There are at least 2 issues:

  1. You are only copying back one float quantity from device to host at the end:

    cudaMemcpy(b,d_b,sizeof(float),cudaMemcpyDeviceToHost);
                     ^^^^^^^^^^^^^
    

    if you want to print 5 values, you should copy 5 values back:

    cudaMemcpy(b,d_b,5*sizeof(float),cudaMemcpyDeviceToHost);
    
  2. You have selected normalized coordinates:

    texDesc.normalizedCoords = 1;
    

    this means you should be passing a floating point coordinate between 0 and 1 as your index, not an integer coordinate from 0 to 4:

     b[threadIdx.x]=tex1D<float>(texObj,threadIdx.x);
                                        ^^^^^^^^^^^
    

    use something like this instead:

     b[threadIdx.x]=tex1D<float>(texObj, ((float)threadIdx.x/5.0f));
    

with those changes, I get sensible results. Here's a fully worked code:

$ cat t3.cu
#include <stdio.h>

__global__ void sum(float *b,cudaTextureObject_t texObj)

    {
    b[threadIdx.x]=tex1D<float>(texObj,((float)(threadIdx.x+1)/5.0f));

    //printf("\n%f\n",tex1Dfetch<float>(texObj,threadIdx.x));
    }


int main()
    {
    float *a,*b;
    float *d_b;
    int i;
    a=(float*)malloc(sizeof(float)*5);
    b=(float*)malloc(sizeof(float)*5);

    for(i=0;i<5;i++)
        a[i]=i;

    cudaChannelFormatDesc channelDesc =cudaCreateChannelDesc(32, 0, 0, 0,cudaChannelFormatKindFloat);

    cudaArray* cuArray;
    cudaMallocArray(&cuArray, &channelDesc, 5, 0);

    cudaMemcpyToArray(cuArray, 0, 0, a,sizeof(float)*5,cudaMemcpyHostToDevice);


    struct cudaResourceDesc resDesc;
        memset(&resDesc, 0, sizeof(resDesc));
        resDesc.resType = cudaResourceTypeArray;
        resDesc.res.array.array = cuArray;


      struct cudaTextureDesc texDesc;
        memset(&texDesc, 0, sizeof(texDesc));
        texDesc.addressMode[0]   = cudaAddressModeWrap;
        texDesc.addressMode[1]   = cudaAddressModeWrap;
        texDesc.filterMode       = cudaFilterModeLinear;
        texDesc.readMode         = cudaReadModeElementType;
        texDesc.normalizedCoords = 1;

        // Create texture object
        cudaTextureObject_t texObj = 0;
        cudaCreateTextureObject(&texObj, &resDesc, &texDesc, NULL);


    cudaMalloc(&d_b, 5* sizeof(float));

    sum<<<1,4>>>(d_b,texObj);



        // Free device memory
    cudaMemcpy(b,d_b,5*sizeof(float),cudaMemcpyDeviceToHost);

     for(i=0;i<4;i++)
        printf("%f\t",b[i]);
      printf("\n");
      cudaDestroyTextureObject(texObj);
    cudaFreeArray(cuArray);
    cudaFree(d_b);

        return 0;

    }
$ nvcc -arch=sm_61 -o t3 t3.cu
$ cuda-memcheck ./t3
========= CUDA-MEMCHECK
0.500000        1.500000        2.500000        3.500000
========= ERROR SUMMARY: 0 errors
$

Note that I did make some other changes.
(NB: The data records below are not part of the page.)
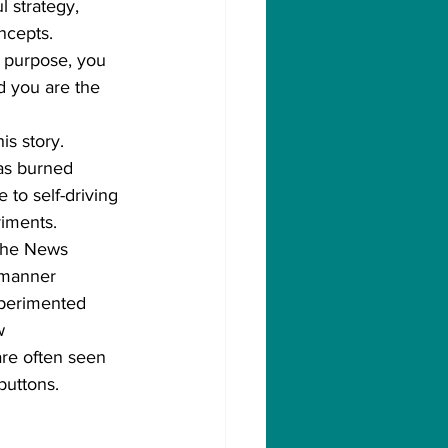
l strategy, 
ncepts.
e purpose, you 
d you are the 
is story.
as burned 
 to self-driving 
riments.
 the News 
 manner 
xperimented 
w 
are often seen 
buttons.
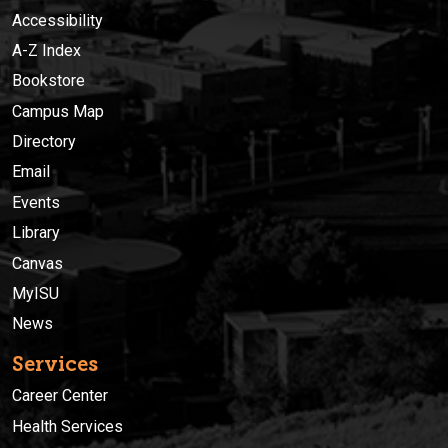
Accessibility
A-Z Index
Bookstore
Campus Map
Directory
Email
Events
Library
Canvas
MyISU
News
Services
Career Center
Health Services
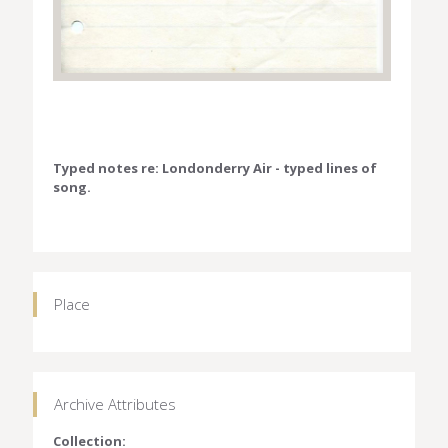
Typed notes re: Londonderry Air - typed lines of
song.
Place
Archive Attributes
Collection:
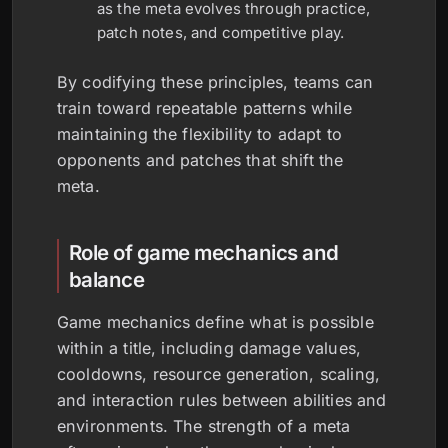
as the meta evolves through practice,
patch notes, and competitive play.
By codifying these principles, teams can
train toward repeatable patterns while
maintaining the flexibility to adapt to
opponents and patches that shift the
meta.
Role of game mechanics and
balance
Game mechanics define what is possible
within a title, including damage values,
cooldowns, resource generation, scaling,
and interaction rules between abilities and
environments. The strength of a meta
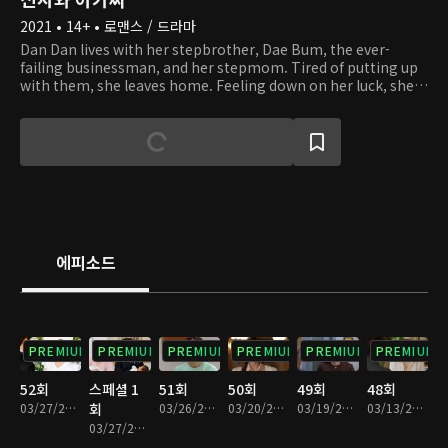
2021 • 14+ • 로맨스 / 드라마
Dan Dan lives with her stepbrother, Dae Bum, the ever-
failing businessman, and her stepmom. Tired of putting up
with them, she leaves home. Feeling down on her luck, she
climbs up a mountain. There, Dan Dan runs into Young Guk,
who is hiking while dressed in a suit. Young Guk is the
capable chairman of a corporation, as well as a widower with
three kids. By chance, Dan Dan becomes a live-in tutor at
Young Guk's house. As they start to live together and look
after Young Guk's kids, they find themselves in situations of
conflict, both small and large. Despite their 14-year age
difference, they start to grow fond of one another. With the
help of Dan Dan, will Young Guk be able to overcome his
에피소드
grief and grow closer to his kids?
PREMIUM
PREMIUM
PREMIUM
PREMIUM
PREMIUM
PREMIUM
52회
스페셜 1
51회
50회
49회
48회
03/27/2022 • 1시간 17분
회
03/26/2022 • 1시간 15분
03/20/2022 • 1시간 14분
03/19/2022 • 1시간 13분
03/13/2022 • 1시간 13분
03/27/2022 • 6분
In particular, I've adjusted your sample points as well as the sample quantity to choose sample points that are linearly interpolated halfway between each of the 5 data points you have (0, 1, 2, 3, 4) yielding a total output of 4 quantities (0.5, 1.5, 2.5, 3.5) representing the midpoints between your 5 datapoints.

If you want to learn more about normalized coordinate indexing, this is covered in the programming guide as are other concepts such as border modes and the like. Furthermore, there are various CUDA sample codes that demonstrate proper use of textures.